C'est pour faire revivre et répandre ces essentielles maximes,
prises dans la nature
de l'homme, que notre Société fut d'abord établie. Nous
voulons réunir tous les Hommes d'un esprit éclairé, de moeurs
douces et d'une humeur
agréable, non seulement par l'amour des Beaux Arts, mais encore plus
par les
grands principes de Vertu, de Science et de Religion, où l'intérêt
de la Confraternité
devient celui du genre humain tout entier, où toutes les Nations peuvent
puiser des connaissances solides et où les sujets de tous les
royaumes peuvent
apprendre à se chérir mutuellement, sans renoncer à leur Patrie. Nos
ancêtres les Croisés, rassemblés de toutes les parties de la
Chrétienté dans la Terre
Sainte, voulurent réunir ainsi dans une seule Confraternité les
particuliers de toutes
les Nations. Quelle obligation n'a-t-on pas à ces Hommes Supérieurs
qui, sans
intérêt grossier, sans même écouter l'envie naturelle de dominer,
ont imaginé un
Etablissement dont l'unique but est la réunion des esprits et des
coeurs pour les rendre
meilleurs et former dans la suite des temps une Nation toute
spirituelle, où sans
déroger aux divers devoirs que la différence des Etats exige, on
créera un Peuple
nouveau qui, étant composé de plusieurs Nations, les cimentera
toutes en quelque
sorte par le lien de la Vertu et de la Science.

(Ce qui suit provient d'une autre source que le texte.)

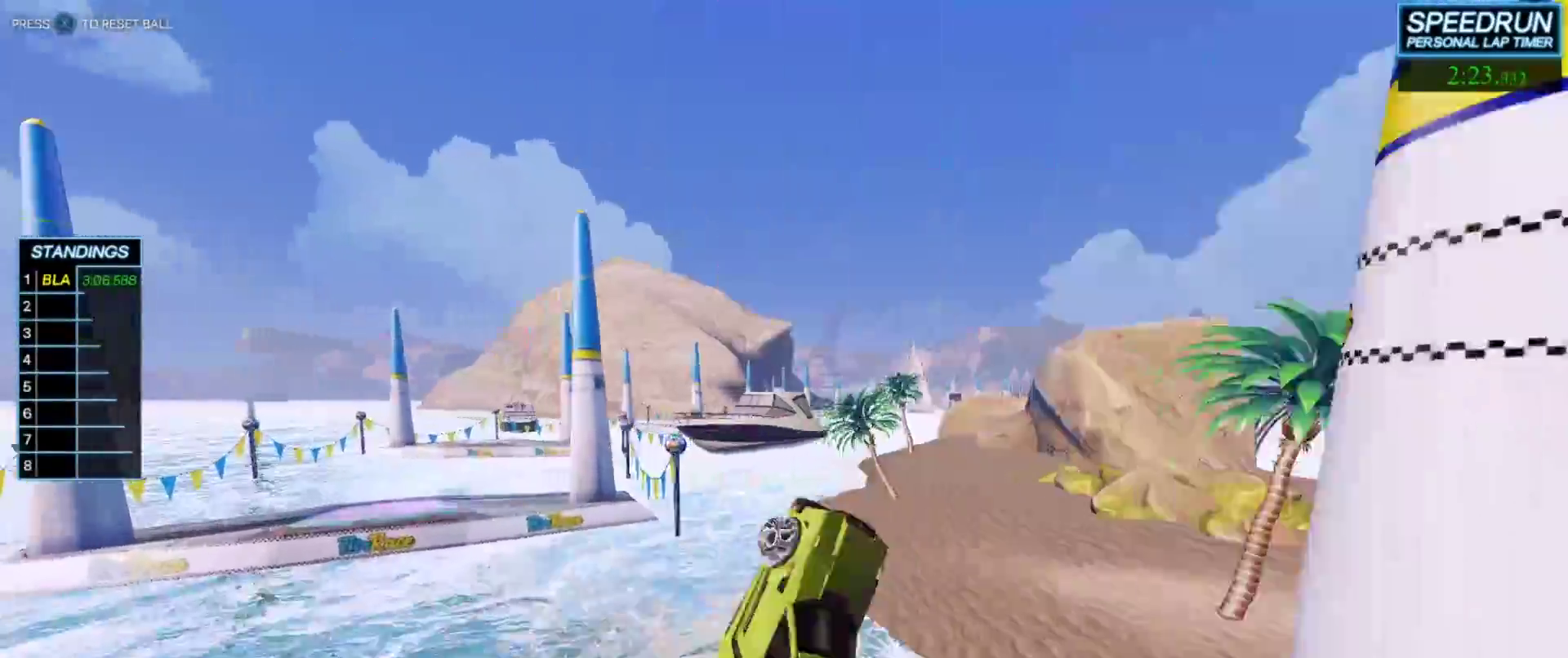
{"buttons": ["B"], "left_stick": "center", "events": [[33, "R1", "down"], [33, "left_stick", "down-left"], [100, "L1", "up"], [117, "left_stick", "center"], [133, "R1", "up"], [300, "Y", "down"], [400, "Y", "up"]]}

La
Sainte Morale est la seconde disposition requise dans notre Société.
Les Ordres religieux
furent établis pour rendre les hommes Chrétiens parfaits, les
Ordres Militaires
pour inspirer l'amour de la vraie gloire, et l'Ordre des
Francs-maçons pour former
des Hommes aimables, de bons citoyens, de bons sujets inviolables
dans leurs
promesses, fidèles adorateurs du Dieu de l'Amitié, plus amateurs de
Vertus que
de récompenses.
Polliciti
servare fidem, santumque verer,
Numen
amicitiae, mores, non numera amare.
Ce
n'est pas, cependant, que nous nous bornions aux vertus purement
civiles. Nous avons
parmi nous trois espèces de Confrères: des Novices ou des
Apprentis, des Compagnons ou des Profès, des Maîtres ou des
Parfaits. On explique aux premiersles
vertus morales, aux seconds les vertus héroïques, aux derniers les
vertus chrétiennes. De sorte que notre Institution renferme toute la
philosophie des sentiments et toute la théologie du coeur.